C’est la raison d’une pétition en ligne appelant le gouvernement fédéral à des augmentations. Il compte plus de 1 000 signatures et sera présenté au Parlement à l’automne.
Lors d’un rassemblement sur la colline du Parlement jeudi, des dizaines de chercheurs ont porté une lettre ouverte signée par des milliers de leurs collègues, imprimée sur des feuilles de papier jointes pour former un train de 60 mètres de long, à remettre symboliquement au premier ministre Justin Trudeau et à Science et Ministre de l’Innovation François-Philippe Champagne.
Ils demandent que les montants des bourses soient augmentés de 48 % pour correspondre à l’inflation depuis 2003 et indexés à l’inflation pour suivre le rythme. Ils veulent également que le gouvernement crée 50 % de plus de bourses d’études supérieures et de bourses postdoctorales.
Jeanette Whitton, professeure agrégée de botanique à l’Université de la Colombie-Britannique et présidente désignée de la Société canadienne d’écologie et d’évolution, a déclaré qu’elle avait bénéficié d’un soutien financier en tant que scientifique en début de carrière, mais dans la réalité financière d’aujourd’hui, « je ne pense pas J’aurais pu y arriver. »
« Je suis inquiet, car jamais auparavant les étudiants des cycles supérieurs et les chercheurs postdoctoraux n’ont été à ce point financièrement sollicités que leur future carrière soit en danger. Et cela signifie que l’avenir de la science au Canada est en danger.

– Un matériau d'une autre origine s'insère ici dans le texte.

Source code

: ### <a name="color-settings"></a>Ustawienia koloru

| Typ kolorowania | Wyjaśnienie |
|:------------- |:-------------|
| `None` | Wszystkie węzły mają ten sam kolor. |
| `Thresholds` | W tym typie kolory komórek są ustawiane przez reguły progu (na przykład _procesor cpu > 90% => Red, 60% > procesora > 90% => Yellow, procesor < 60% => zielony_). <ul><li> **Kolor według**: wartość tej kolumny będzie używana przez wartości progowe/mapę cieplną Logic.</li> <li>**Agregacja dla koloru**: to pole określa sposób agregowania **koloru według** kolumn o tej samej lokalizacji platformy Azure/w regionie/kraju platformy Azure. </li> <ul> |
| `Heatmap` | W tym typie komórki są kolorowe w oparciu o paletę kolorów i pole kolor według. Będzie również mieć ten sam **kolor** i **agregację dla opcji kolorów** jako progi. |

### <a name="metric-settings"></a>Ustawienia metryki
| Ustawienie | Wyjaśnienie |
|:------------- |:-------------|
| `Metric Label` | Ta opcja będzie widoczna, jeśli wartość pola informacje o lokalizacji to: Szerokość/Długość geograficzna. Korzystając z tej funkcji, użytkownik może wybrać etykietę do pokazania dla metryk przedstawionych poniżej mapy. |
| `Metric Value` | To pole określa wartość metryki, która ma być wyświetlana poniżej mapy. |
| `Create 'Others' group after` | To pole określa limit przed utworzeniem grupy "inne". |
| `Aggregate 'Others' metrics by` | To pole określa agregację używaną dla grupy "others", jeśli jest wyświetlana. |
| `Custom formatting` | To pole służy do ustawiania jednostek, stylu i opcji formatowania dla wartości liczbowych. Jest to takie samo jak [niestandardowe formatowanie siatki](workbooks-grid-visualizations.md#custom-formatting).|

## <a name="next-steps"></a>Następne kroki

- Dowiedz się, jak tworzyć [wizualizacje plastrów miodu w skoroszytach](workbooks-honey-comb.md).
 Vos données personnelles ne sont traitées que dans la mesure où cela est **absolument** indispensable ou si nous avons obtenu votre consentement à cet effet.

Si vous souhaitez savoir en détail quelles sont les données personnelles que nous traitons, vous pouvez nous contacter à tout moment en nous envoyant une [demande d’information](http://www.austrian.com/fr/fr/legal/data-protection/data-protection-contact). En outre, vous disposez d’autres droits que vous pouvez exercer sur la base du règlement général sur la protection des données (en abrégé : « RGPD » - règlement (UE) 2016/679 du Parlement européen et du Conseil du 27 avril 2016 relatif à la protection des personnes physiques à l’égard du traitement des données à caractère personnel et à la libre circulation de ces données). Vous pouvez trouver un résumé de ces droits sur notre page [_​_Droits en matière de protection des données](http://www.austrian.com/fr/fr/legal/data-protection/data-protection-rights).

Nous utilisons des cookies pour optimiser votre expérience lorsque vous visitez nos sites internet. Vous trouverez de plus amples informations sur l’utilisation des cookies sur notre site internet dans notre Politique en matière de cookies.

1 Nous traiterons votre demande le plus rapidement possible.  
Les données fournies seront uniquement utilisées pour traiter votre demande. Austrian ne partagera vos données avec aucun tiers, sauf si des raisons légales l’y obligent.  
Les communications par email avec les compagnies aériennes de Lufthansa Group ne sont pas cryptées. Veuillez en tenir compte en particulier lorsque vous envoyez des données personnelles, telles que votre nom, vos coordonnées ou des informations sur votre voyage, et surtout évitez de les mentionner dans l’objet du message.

Le champagne n’a pas été mis à disposition pour une entrevue. Dans une déclaration envoyée par courriel, une porte-parole de son bureau a déclaré que la valeur des bourses postdoctorales avait été portée à 45 000 $ par année.
Invitée à répondre aux demandes d’augmentation du groupe, Laurie Bouchard a déclaré que le gouvernement « continuera de travailler avec (la communauté de la recherche) pour explorer les moyens par lesquels nous pouvons continuer à soutenir notre prochaine génération de chercheurs ».
« Nous allons perdre des individus hautement qualifiés au profit d’autres endroits qui les paieront », a déclaré Laframboise. « Je n’aspire pas à rester dans le milieu universitaire, mais si c’était le cas, ce ne serait pas au Canada. »
Un rapport du comité des sciences et de la recherche de la Chambre des communes publié en juin recommande de créer davantage de bourses d’études, d’accorder aux chercheurs une augmentation de 25 % et d’indexer les montants des bourses sur l’indice des prix à la consommation.
Il a également demandé au gouvernement de revoir et d’augmenter le financement des trois conseils subventionnaires et de trouver des moyens d’améliorer la continuité du financement qu’ils accordent aux chercheurs.
Le comité a déclaré avoir entendu d’Universités Canada que doubler le nombre de bourses disponibles et augmenter leur valeur d’un quart coûterait environ 770 millions de dollars sur cinq ans.
« Beaucoup de gens de mon âge songent à fonder une famille, à se marier, à acheter une maison », a déclaré Laframboise.
« Mon jeune frère, il fait son apprentissage dans les métiers. Il a 20 ans et a bien plus d’économies que je ne peux même l’imaginer. Je pense donc que cela donne un très bon exemple de la disparité. »
Ce rapport de La Presse canadienne a été publié pour la première fois le 11 août 2022.